L’artista, vincitore del Premio Cultura del Mediterraneo 2026, ha realizzato un lavoro traendo ispirazione dal testo rinascimentale Il Libro del Cortegiano
Il Maestro Emilio Isgrò ha realizzato un’opera destinata a lasciare una traccia indelebile nel panorama della grafica d’arte contemporanea. L’opera è il risultato di mesi di ricerca e sperimentazione sviluppati presso la 2RCABAU – Centro Internazionale della Grafica d’Arte. Un percorso creativo tenuto insieme grazie alla poetica di Emilio Isgrò, alla qualità tecnica della storica stamperia 2RC, e alla bravura degli studenti dell’Accademia di Belle Arti di Urbino.
Il Maestro per realizzare l’opera si è ispirato a uno dei volumi preziosi del Medioevo: Il Libro del Cortegiano di Baldassar Castiglione, scritto nel 1544. Attraverso l’uso di acquatinta, acquaforte e fotoincisione sulle pagine del volume, Emilio Isgrò ha dato vita a un’opera grafica che rappresenta la più grande calcografia mai realizzata dall’autore.

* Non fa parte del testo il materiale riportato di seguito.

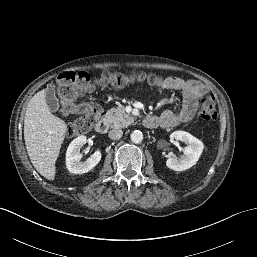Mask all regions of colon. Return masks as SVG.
Returning <instances> with one entry per match:
<instances>
[{
	"mask_svg": "<svg viewBox=\"0 0 257 257\" xmlns=\"http://www.w3.org/2000/svg\"><path fill=\"white\" fill-rule=\"evenodd\" d=\"M163 79L153 73L136 72L129 75L103 71L95 78L84 71H69L61 74L57 79L58 94L63 115H77L69 124L67 136L74 137L90 132L102 117L101 108L91 102H82L80 98L94 90L95 85H112L125 87L131 83H146L160 86ZM200 115L208 122L216 120V102L212 94L200 98Z\"/></svg>",
	"mask_w": 257,
	"mask_h": 257,
	"instance_id": "5ec220e1",
	"label": "colon"
}]
</instances>
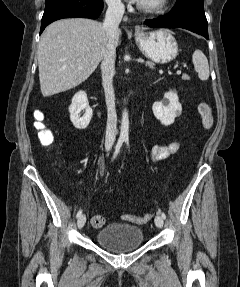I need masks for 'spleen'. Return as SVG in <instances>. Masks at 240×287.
<instances>
[{
    "label": "spleen",
    "mask_w": 240,
    "mask_h": 287,
    "mask_svg": "<svg viewBox=\"0 0 240 287\" xmlns=\"http://www.w3.org/2000/svg\"><path fill=\"white\" fill-rule=\"evenodd\" d=\"M192 61L196 71L198 72L199 79L206 81L209 78V64L207 57L201 50L197 49L193 53Z\"/></svg>",
    "instance_id": "obj_1"
}]
</instances>
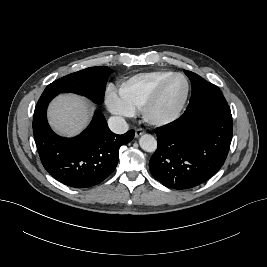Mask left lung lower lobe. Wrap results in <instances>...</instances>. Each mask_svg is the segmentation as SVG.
Masks as SVG:
<instances>
[{
	"instance_id": "1",
	"label": "left lung lower lobe",
	"mask_w": 267,
	"mask_h": 267,
	"mask_svg": "<svg viewBox=\"0 0 267 267\" xmlns=\"http://www.w3.org/2000/svg\"><path fill=\"white\" fill-rule=\"evenodd\" d=\"M214 101L210 93L191 97L180 118L155 129L157 150L149 169L164 186L193 188L224 164L232 140V115L227 102Z\"/></svg>"
}]
</instances>
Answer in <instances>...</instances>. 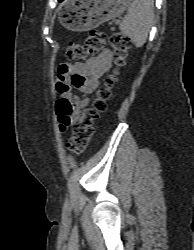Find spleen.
<instances>
[{"mask_svg": "<svg viewBox=\"0 0 194 250\" xmlns=\"http://www.w3.org/2000/svg\"><path fill=\"white\" fill-rule=\"evenodd\" d=\"M153 20V0H133L119 29L136 47H142L147 40Z\"/></svg>", "mask_w": 194, "mask_h": 250, "instance_id": "3e777b00", "label": "spleen"}]
</instances>
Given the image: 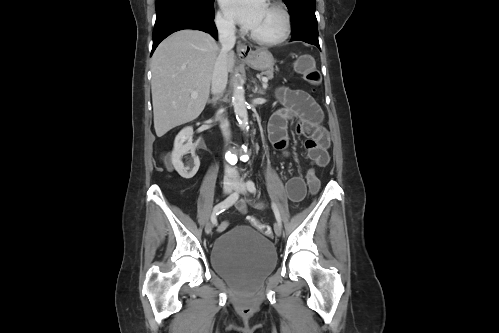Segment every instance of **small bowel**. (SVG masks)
Segmentation results:
<instances>
[{
  "mask_svg": "<svg viewBox=\"0 0 499 333\" xmlns=\"http://www.w3.org/2000/svg\"><path fill=\"white\" fill-rule=\"evenodd\" d=\"M277 98L283 108L272 114L268 124V136L273 147L284 154L287 153L288 125L293 119H297L296 133L305 138L304 146L309 159L318 167H325L330 159L328 153L330 137L322 125L323 112L320 106L303 90L282 87L277 90ZM286 191L291 201H301L306 192L304 180L299 176L291 177L286 183ZM248 204L259 209L264 207L262 202L249 199H239L235 206L244 214ZM227 226L228 223L223 222L219 226V231H224Z\"/></svg>",
  "mask_w": 499,
  "mask_h": 333,
  "instance_id": "obj_1",
  "label": "small bowel"
}]
</instances>
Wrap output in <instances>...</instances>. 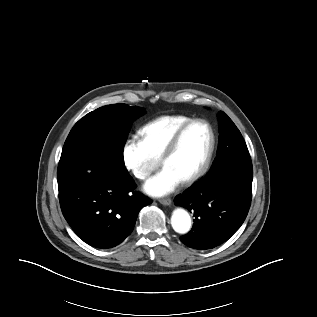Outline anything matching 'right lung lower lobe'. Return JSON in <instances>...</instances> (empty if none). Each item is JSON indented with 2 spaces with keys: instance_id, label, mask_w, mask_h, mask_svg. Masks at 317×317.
<instances>
[{
  "instance_id": "98d812e1",
  "label": "right lung lower lobe",
  "mask_w": 317,
  "mask_h": 317,
  "mask_svg": "<svg viewBox=\"0 0 317 317\" xmlns=\"http://www.w3.org/2000/svg\"><path fill=\"white\" fill-rule=\"evenodd\" d=\"M135 187L124 164L112 157L76 166L58 179L63 216L92 247H115L131 234L139 211L152 202Z\"/></svg>"
}]
</instances>
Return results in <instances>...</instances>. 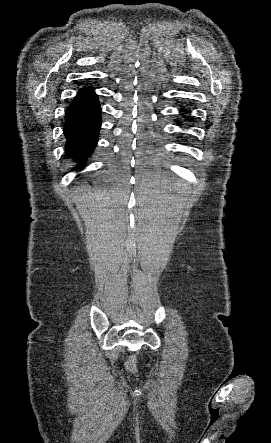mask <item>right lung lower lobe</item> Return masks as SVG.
I'll return each mask as SVG.
<instances>
[{
	"label": "right lung lower lobe",
	"instance_id": "98d812e1",
	"mask_svg": "<svg viewBox=\"0 0 271 443\" xmlns=\"http://www.w3.org/2000/svg\"><path fill=\"white\" fill-rule=\"evenodd\" d=\"M65 120L66 152L78 161L73 169L81 170L97 144L101 126V108L93 87L79 90L67 107Z\"/></svg>",
	"mask_w": 271,
	"mask_h": 443
}]
</instances>
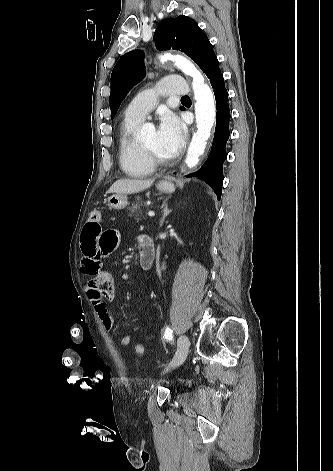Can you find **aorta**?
<instances>
[{
    "label": "aorta",
    "instance_id": "762f6f07",
    "mask_svg": "<svg viewBox=\"0 0 333 471\" xmlns=\"http://www.w3.org/2000/svg\"><path fill=\"white\" fill-rule=\"evenodd\" d=\"M163 61L173 60L178 69L185 75L193 78L192 88L195 99V116L197 131L194 133L185 159L186 165L191 168L198 164L203 155L207 141L211 136L212 127L216 118L214 97L211 89L204 83V77L188 59L180 56L165 54ZM149 128L145 125L142 133Z\"/></svg>",
    "mask_w": 333,
    "mask_h": 471
}]
</instances>
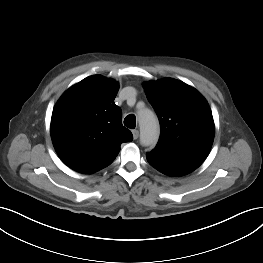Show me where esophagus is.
<instances>
[{
  "mask_svg": "<svg viewBox=\"0 0 263 263\" xmlns=\"http://www.w3.org/2000/svg\"><path fill=\"white\" fill-rule=\"evenodd\" d=\"M132 135H133V139L136 140L139 136V131L138 130H132Z\"/></svg>",
  "mask_w": 263,
  "mask_h": 263,
  "instance_id": "34e87169",
  "label": "esophagus"
}]
</instances>
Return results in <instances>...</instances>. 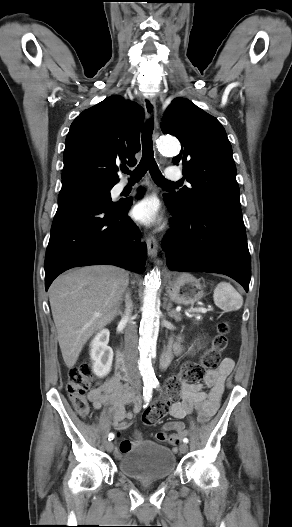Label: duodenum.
<instances>
[{
    "label": "duodenum",
    "instance_id": "duodenum-1",
    "mask_svg": "<svg viewBox=\"0 0 292 527\" xmlns=\"http://www.w3.org/2000/svg\"><path fill=\"white\" fill-rule=\"evenodd\" d=\"M116 375L120 377L124 382L129 383L131 381L127 366L124 360V356L121 352H117L116 355Z\"/></svg>",
    "mask_w": 292,
    "mask_h": 527
}]
</instances>
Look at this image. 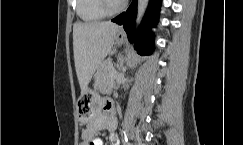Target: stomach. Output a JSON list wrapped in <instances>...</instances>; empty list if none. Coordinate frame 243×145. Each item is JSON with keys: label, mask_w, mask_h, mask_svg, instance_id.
Instances as JSON below:
<instances>
[{"label": "stomach", "mask_w": 243, "mask_h": 145, "mask_svg": "<svg viewBox=\"0 0 243 145\" xmlns=\"http://www.w3.org/2000/svg\"><path fill=\"white\" fill-rule=\"evenodd\" d=\"M124 38L122 35L118 34L116 36V43L122 44ZM103 103V98H101V94H95V91L86 90L82 93L81 97H78V112L79 119L87 123L92 120L100 111L99 106Z\"/></svg>", "instance_id": "0dacf381"}]
</instances>
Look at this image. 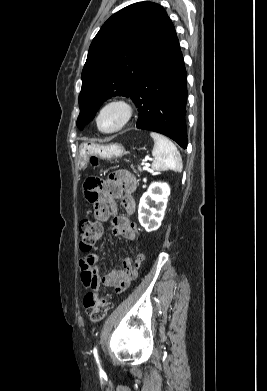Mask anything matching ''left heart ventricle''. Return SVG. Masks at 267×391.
<instances>
[{
  "instance_id": "1",
  "label": "left heart ventricle",
  "mask_w": 267,
  "mask_h": 391,
  "mask_svg": "<svg viewBox=\"0 0 267 391\" xmlns=\"http://www.w3.org/2000/svg\"><path fill=\"white\" fill-rule=\"evenodd\" d=\"M123 111L117 106H112L103 111L100 117V127L105 130L117 128L123 120Z\"/></svg>"
}]
</instances>
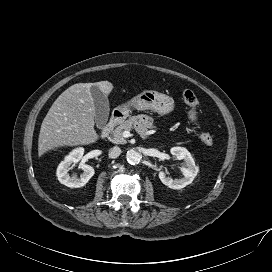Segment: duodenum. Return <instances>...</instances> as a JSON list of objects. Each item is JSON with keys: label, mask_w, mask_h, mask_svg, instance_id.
I'll return each instance as SVG.
<instances>
[{"label": "duodenum", "mask_w": 272, "mask_h": 272, "mask_svg": "<svg viewBox=\"0 0 272 272\" xmlns=\"http://www.w3.org/2000/svg\"><path fill=\"white\" fill-rule=\"evenodd\" d=\"M124 116L125 113L121 108L114 110L108 122L105 124L100 132L101 137H107L114 129V127H116L123 120Z\"/></svg>", "instance_id": "duodenum-1"}]
</instances>
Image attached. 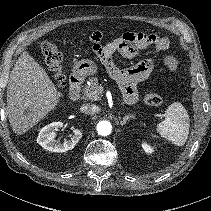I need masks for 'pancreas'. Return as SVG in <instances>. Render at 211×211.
<instances>
[{
    "label": "pancreas",
    "instance_id": "1",
    "mask_svg": "<svg viewBox=\"0 0 211 211\" xmlns=\"http://www.w3.org/2000/svg\"><path fill=\"white\" fill-rule=\"evenodd\" d=\"M103 93V87L99 85L98 79L92 77L88 81V85L83 90L84 98L90 101L100 100Z\"/></svg>",
    "mask_w": 211,
    "mask_h": 211
}]
</instances>
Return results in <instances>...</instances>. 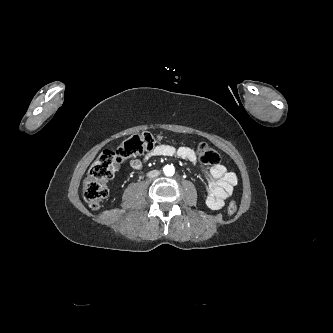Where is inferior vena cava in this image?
Instances as JSON below:
<instances>
[{
  "label": "inferior vena cava",
  "mask_w": 333,
  "mask_h": 333,
  "mask_svg": "<svg viewBox=\"0 0 333 333\" xmlns=\"http://www.w3.org/2000/svg\"><path fill=\"white\" fill-rule=\"evenodd\" d=\"M159 174H160V172L158 170H152L147 173V177L154 178V177H157Z\"/></svg>",
  "instance_id": "inferior-vena-cava-1"
}]
</instances>
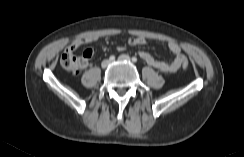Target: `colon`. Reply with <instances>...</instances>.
<instances>
[{"label":"colon","instance_id":"obj_1","mask_svg":"<svg viewBox=\"0 0 244 157\" xmlns=\"http://www.w3.org/2000/svg\"><path fill=\"white\" fill-rule=\"evenodd\" d=\"M93 51L87 49L83 55L78 56L75 54L74 50L66 49L60 58V64L62 68L67 70L72 74L80 73L87 65V60L92 57ZM181 65L183 68H187L189 65V61L185 56H182Z\"/></svg>","mask_w":244,"mask_h":157}]
</instances>
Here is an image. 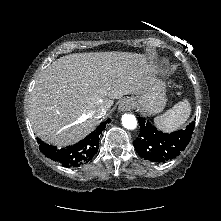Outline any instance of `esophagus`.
I'll use <instances>...</instances> for the list:
<instances>
[{
	"mask_svg": "<svg viewBox=\"0 0 221 221\" xmlns=\"http://www.w3.org/2000/svg\"><path fill=\"white\" fill-rule=\"evenodd\" d=\"M135 106V101L133 98H125L119 104V109L121 111H130Z\"/></svg>",
	"mask_w": 221,
	"mask_h": 221,
	"instance_id": "esophagus-1",
	"label": "esophagus"
}]
</instances>
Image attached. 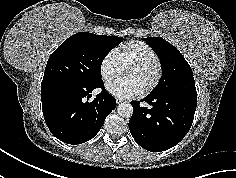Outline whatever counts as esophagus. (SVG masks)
I'll return each instance as SVG.
<instances>
[{
  "label": "esophagus",
  "mask_w": 236,
  "mask_h": 178,
  "mask_svg": "<svg viewBox=\"0 0 236 178\" xmlns=\"http://www.w3.org/2000/svg\"><path fill=\"white\" fill-rule=\"evenodd\" d=\"M122 102H123V100H121V99H119V98L116 99V103H117V104H120V103H122Z\"/></svg>",
  "instance_id": "obj_1"
}]
</instances>
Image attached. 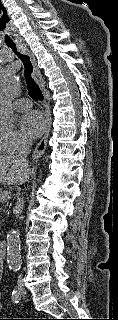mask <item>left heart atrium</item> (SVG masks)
<instances>
[{"mask_svg": "<svg viewBox=\"0 0 118 320\" xmlns=\"http://www.w3.org/2000/svg\"><path fill=\"white\" fill-rule=\"evenodd\" d=\"M22 132L29 138L39 137L46 128L44 116L36 110L27 112L20 120Z\"/></svg>", "mask_w": 118, "mask_h": 320, "instance_id": "left-heart-atrium-1", "label": "left heart atrium"}]
</instances>
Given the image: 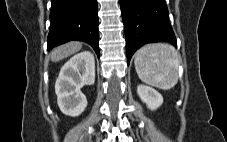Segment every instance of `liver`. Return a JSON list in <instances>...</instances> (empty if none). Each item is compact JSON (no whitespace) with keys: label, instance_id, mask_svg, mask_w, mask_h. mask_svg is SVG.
I'll list each match as a JSON object with an SVG mask.
<instances>
[{"label":"liver","instance_id":"liver-1","mask_svg":"<svg viewBox=\"0 0 227 142\" xmlns=\"http://www.w3.org/2000/svg\"><path fill=\"white\" fill-rule=\"evenodd\" d=\"M82 43L81 42H69L67 44H64L62 46H59L55 48L51 52V61L52 62H58L68 56H71L81 50Z\"/></svg>","mask_w":227,"mask_h":142}]
</instances>
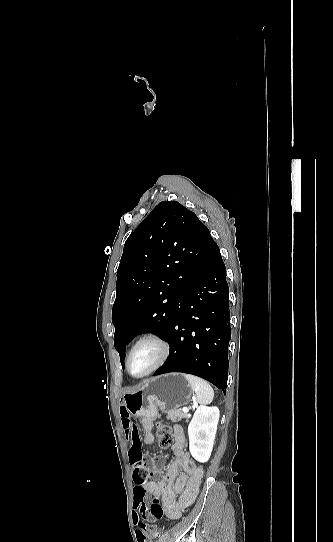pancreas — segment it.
I'll return each instance as SVG.
<instances>
[{
    "label": "pancreas",
    "mask_w": 333,
    "mask_h": 542,
    "mask_svg": "<svg viewBox=\"0 0 333 542\" xmlns=\"http://www.w3.org/2000/svg\"><path fill=\"white\" fill-rule=\"evenodd\" d=\"M166 414L167 420H172V422H180L182 418H187V420H189L188 414H185L182 410H169Z\"/></svg>",
    "instance_id": "pancreas-1"
}]
</instances>
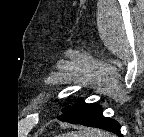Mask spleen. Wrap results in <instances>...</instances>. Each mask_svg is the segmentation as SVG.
<instances>
[{
	"mask_svg": "<svg viewBox=\"0 0 144 137\" xmlns=\"http://www.w3.org/2000/svg\"><path fill=\"white\" fill-rule=\"evenodd\" d=\"M62 137H111V135L105 131L83 127L78 131L63 134Z\"/></svg>",
	"mask_w": 144,
	"mask_h": 137,
	"instance_id": "obj_1",
	"label": "spleen"
}]
</instances>
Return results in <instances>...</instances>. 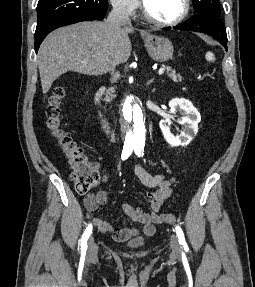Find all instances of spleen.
Returning <instances> with one entry per match:
<instances>
[{
	"instance_id": "spleen-1",
	"label": "spleen",
	"mask_w": 255,
	"mask_h": 287,
	"mask_svg": "<svg viewBox=\"0 0 255 287\" xmlns=\"http://www.w3.org/2000/svg\"><path fill=\"white\" fill-rule=\"evenodd\" d=\"M205 58H206V60H208V62H214V60H215V56H213V54H211V52H207Z\"/></svg>"
}]
</instances>
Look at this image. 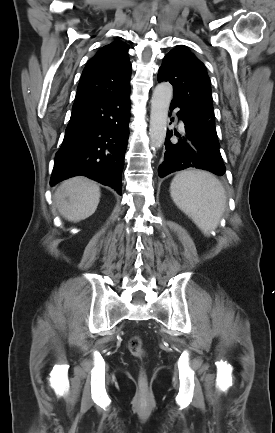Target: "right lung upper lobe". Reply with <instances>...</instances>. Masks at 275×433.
Returning <instances> with one entry per match:
<instances>
[{"mask_svg":"<svg viewBox=\"0 0 275 433\" xmlns=\"http://www.w3.org/2000/svg\"><path fill=\"white\" fill-rule=\"evenodd\" d=\"M130 76L128 46L121 41L104 46L87 63L77 88L73 107L100 97L129 92Z\"/></svg>","mask_w":275,"mask_h":433,"instance_id":"cb5924a9","label":"right lung upper lobe"}]
</instances>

Servendosi della cancellatura, alcune delle parole vengono oscurate in modo da lasciare ampio spazio a nuovi significati del testo. Come afferma Giorgio di Michele Marisi, direttore della galleria Sangallo Fine Art, Isgrò con questo stile invita tutti «a riflettere sul valore della cultura e sul modo in cui, attraverso nuovi linguaggi artistici, il passato continua a comunicare con il presente».
“Il Libro del Cortegiano” è stato realizzato in una tiratura limitata e d’élite. Di quest’opera sono presenti solo 36 esemplari. Una scelta che costituisce un importante valore aggiunto sotto il profilo collezionistico.
Il Premio Costa Smeralda ha scl il prestigioso Premio Cultura del Mediterraneo a Emilio Isgrò, protagonista assoluto dell’arte concettuale internazionale che ha saputo rivoluzionare il rapporto tra parola e immagine. Questo riconoscimento intende omaggiare un autore capace di trasfigurare le proprie radici siciliane in una riflessione universale, gettando ponti ideali tra le sponde del mare nostrum e le più complesse geografie mondiali.